For example, the “dual task paradigm” used in your PhD thesis cannot totally eliminate the effect of attention. Many psychologists do not know that. All you need is to understand how top-down attention works and learns in the DN network. Dual-attention is an anytime learned brain behavior.

It is also difficult for a human brain to label every image consistently depending on what pops up from its mind when he looks at the scene under the dual task paradigm. Human attention could be very rich, depending on the individual’s life experience and laboratory instructions.

Was every ImageNet team’s computer program under the dual task paradigm?

You compared the 3.6% machine error rate in 2015 with 5.1% from humans. Is it a fair comparison or a misleading comparison?

Was it honest for you to state “machines’ progress has basically reached, and sometimes surpassed human level” (GIF’17)?

Let us further examine that many humans in each team were in the iterative loop of your contest. Suppose that you have enough money to buy the total competition time of all students in Stanford University to participate in your ImageNet Stanford team, but you only report the student that happened to get the highest score. You claim then “see Stanford education, surpassed the level other humans!”

You cannot afford to sell the entire Stanford team to every human user for a computer vision application. This is why every human brain learns autonomously within a closed skull. Each brain must learn successfully without buying the entire Stanford team into its skull to design representations and tweaking parameters.

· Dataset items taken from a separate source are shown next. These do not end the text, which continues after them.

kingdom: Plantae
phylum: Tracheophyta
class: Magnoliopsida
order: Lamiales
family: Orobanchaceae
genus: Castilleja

I predict that over the years from 2010 to 2015, more and more teams interactively figured out ways to beat ImageNet competitions that you listed GIF’17. For example, some data and symbolic representations were re-used over the years, but you do not care how those data are used. Your ImageNet competition seems to be a race of both human resource and machine resource, where teams could try to fully take advantage of the task limitations of the ImageNet tests. The ImageNet competitions seem not scientific, non-developmental, myopic, and not general-purpose. The contests were designed to bypass the major fundamental bottleneck problems in AI.

The AIML Contest series was meant to overcome major limitations of ImageNet Contests and other contests. It is meant for AMD, where a single learning engine must autonomously develop for any practical sensing modality and motor modality, including vision, audition, and natural language acquisition (text). It is meant for any practical tasks that a human teacher in the environment has on mind; however, the task to be learned is not known to the programmer of the learning engine. I invite you to take a look at the Rules of AIML Contest, which was successfully conducted during 2016 without getting a penny of government funding. AIML Contest will be conducted again in 2017.

Jan. 23, 2017

John Weng, PhD

Professor, Michigan State University, USA